[Opening Given data section]

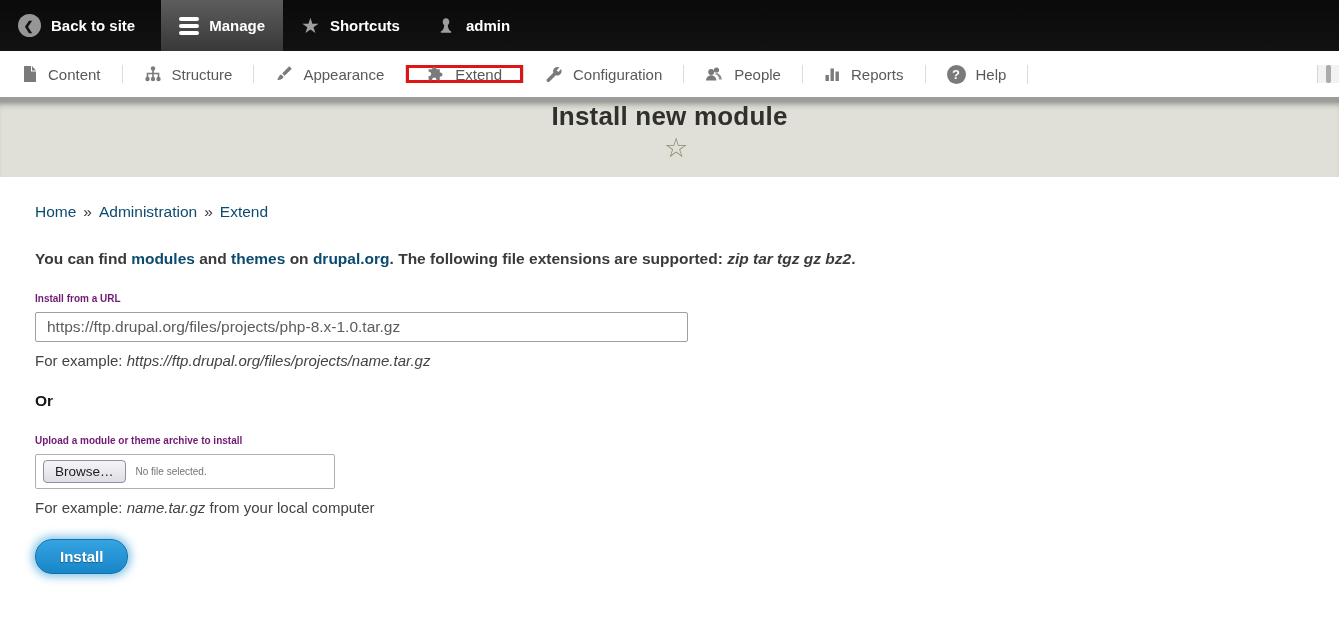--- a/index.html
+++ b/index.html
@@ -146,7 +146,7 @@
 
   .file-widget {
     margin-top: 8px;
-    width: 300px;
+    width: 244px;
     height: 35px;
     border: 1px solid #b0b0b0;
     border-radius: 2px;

[Closing Given data section]

— Action item —
Type out the data above once more, exactly, with no images included.

— Written answer —
--- a/index.html
+++ b/index.html
@@ -146,7 +146,7 @@
 
   .file-widget {
     margin-top: 8px;
-    width: 300px;
+    width: 244px;
     height: 35px;
     border: 1px solid #b0b0b0;
     border-radius: 2px;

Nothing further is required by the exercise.